YAN YOL
Kalbi besleyen damarlar tıkanınca sistem yeni damarları devreye sokar. Sen de, tıkalı olanlar sistemi bloke edene dek kendini sağlıklı sanırsın...
İnsan maruz kaldığı davranışları anlarken o davranışın senin varlığında hangi noktaya yapılmış bir atış olduğunu kestirip o noktayla bir anlaşma yapmak yerine yaranın etrafına pansuman yapmayı daha kolay buluyor insiyaki...Ve hedefi kalbinden yakalayamayıp yıllarca orası burası sızlayarak dolaşıp ağrılarından şikayetlenmeyi normali haline getiriyor.
Kolay mı turnayı gözünden vurmak...
Dikkati hiç kaybetmeden, odağı sürekli kılmak...
Bi kere insan acının olduğu yere bakmak istemiyor ki.. Dedim ya refleks...

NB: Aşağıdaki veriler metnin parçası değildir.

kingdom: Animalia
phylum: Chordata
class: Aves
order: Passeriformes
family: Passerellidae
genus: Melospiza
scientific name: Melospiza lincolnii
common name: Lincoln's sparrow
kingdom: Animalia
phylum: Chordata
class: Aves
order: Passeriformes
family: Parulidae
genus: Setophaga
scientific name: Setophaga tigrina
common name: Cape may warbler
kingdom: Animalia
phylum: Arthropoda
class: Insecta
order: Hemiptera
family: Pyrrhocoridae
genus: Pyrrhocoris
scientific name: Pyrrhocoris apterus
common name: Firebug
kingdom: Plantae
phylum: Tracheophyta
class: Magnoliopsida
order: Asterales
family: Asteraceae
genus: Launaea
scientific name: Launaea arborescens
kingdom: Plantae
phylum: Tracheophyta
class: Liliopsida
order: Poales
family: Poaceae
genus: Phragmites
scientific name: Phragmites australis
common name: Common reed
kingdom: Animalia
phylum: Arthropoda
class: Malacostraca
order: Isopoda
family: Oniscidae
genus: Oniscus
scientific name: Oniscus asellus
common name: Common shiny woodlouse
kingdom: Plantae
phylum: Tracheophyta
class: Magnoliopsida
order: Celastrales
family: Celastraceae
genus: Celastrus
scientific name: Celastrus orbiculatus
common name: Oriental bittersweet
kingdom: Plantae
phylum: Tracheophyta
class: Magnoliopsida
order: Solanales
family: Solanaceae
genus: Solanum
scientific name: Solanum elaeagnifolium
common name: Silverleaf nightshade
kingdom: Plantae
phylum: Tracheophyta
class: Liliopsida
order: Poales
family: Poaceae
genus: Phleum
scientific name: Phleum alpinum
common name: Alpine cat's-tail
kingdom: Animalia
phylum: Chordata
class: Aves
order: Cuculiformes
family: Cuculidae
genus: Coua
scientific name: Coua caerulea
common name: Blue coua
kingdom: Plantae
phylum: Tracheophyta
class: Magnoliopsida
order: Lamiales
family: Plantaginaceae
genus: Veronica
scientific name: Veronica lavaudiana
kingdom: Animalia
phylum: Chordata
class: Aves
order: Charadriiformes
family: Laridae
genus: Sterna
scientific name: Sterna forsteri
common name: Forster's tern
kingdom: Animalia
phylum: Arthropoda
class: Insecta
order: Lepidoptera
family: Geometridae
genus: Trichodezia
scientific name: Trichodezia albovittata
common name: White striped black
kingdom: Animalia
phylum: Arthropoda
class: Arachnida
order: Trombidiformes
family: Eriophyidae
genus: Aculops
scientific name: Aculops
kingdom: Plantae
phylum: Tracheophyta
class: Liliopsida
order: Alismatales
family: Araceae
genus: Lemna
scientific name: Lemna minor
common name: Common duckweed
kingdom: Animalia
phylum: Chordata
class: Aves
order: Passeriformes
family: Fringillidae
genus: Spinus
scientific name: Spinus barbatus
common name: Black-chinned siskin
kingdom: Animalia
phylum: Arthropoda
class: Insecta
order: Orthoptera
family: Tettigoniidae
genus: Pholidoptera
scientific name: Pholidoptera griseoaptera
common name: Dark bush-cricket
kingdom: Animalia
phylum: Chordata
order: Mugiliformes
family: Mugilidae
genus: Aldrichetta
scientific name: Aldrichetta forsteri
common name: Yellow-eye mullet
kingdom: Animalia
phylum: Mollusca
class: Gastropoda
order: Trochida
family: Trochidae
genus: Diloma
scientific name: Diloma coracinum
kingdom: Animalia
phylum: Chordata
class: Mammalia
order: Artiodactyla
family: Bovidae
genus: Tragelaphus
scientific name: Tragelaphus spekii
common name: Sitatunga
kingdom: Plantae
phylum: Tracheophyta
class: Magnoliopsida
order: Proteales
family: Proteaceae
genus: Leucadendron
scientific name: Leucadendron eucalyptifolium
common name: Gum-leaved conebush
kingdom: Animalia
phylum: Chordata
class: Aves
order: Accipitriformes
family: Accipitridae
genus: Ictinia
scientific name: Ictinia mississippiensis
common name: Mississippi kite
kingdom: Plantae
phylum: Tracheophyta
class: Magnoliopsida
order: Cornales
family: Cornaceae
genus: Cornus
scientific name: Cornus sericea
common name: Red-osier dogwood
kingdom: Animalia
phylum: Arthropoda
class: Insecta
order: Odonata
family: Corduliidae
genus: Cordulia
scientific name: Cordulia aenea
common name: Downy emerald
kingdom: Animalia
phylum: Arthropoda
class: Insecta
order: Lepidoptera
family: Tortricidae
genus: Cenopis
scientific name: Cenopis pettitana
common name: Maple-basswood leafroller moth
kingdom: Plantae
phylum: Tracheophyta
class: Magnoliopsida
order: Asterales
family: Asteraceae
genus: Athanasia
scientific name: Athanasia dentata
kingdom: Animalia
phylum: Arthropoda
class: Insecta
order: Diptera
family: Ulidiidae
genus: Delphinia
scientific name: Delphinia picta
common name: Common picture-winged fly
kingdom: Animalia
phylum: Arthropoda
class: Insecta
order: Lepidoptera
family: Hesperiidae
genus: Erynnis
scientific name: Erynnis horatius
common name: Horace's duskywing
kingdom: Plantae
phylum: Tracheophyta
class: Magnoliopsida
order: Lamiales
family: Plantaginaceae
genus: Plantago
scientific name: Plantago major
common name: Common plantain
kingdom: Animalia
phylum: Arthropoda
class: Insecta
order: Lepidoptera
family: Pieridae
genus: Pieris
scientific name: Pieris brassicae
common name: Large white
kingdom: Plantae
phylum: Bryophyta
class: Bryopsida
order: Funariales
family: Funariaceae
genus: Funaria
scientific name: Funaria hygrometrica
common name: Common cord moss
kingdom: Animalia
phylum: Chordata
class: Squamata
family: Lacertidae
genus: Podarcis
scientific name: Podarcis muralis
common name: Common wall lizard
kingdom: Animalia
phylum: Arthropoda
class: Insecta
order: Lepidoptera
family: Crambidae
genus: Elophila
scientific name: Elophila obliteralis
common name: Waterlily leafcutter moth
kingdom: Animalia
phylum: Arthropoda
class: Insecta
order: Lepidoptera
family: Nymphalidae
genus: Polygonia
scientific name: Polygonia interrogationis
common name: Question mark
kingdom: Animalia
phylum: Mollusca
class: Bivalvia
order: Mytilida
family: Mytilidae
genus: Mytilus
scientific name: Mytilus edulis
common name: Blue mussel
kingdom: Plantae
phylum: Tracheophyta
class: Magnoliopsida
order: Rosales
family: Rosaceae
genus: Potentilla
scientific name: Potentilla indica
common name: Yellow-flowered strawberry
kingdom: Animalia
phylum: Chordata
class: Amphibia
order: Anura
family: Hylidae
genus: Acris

Çünkü zaten o alan zaafiyet alanın olmuş ömrünce...Ne görmek ne göstermek niyetindesin...Üstünü ört ki varlığını unutup, kendinden bile gizleyebilesin...Hatta üzerine gökdelenler dik, kale niyetine...
En güvenli yerin sansın her gören...
Ama geceleri etrafında dolaşıp, hep orada birşey unuttuğun, hatta ne unuttuğunu dahî unuttuğun rahatsızlığıyla kaçak kazı yap...Yapmayı unuttuğunda gelip eline biri bi' kazma, bi' kürek tutuştursun bir sözüyle, bir bakışı, bi' tavrıyla...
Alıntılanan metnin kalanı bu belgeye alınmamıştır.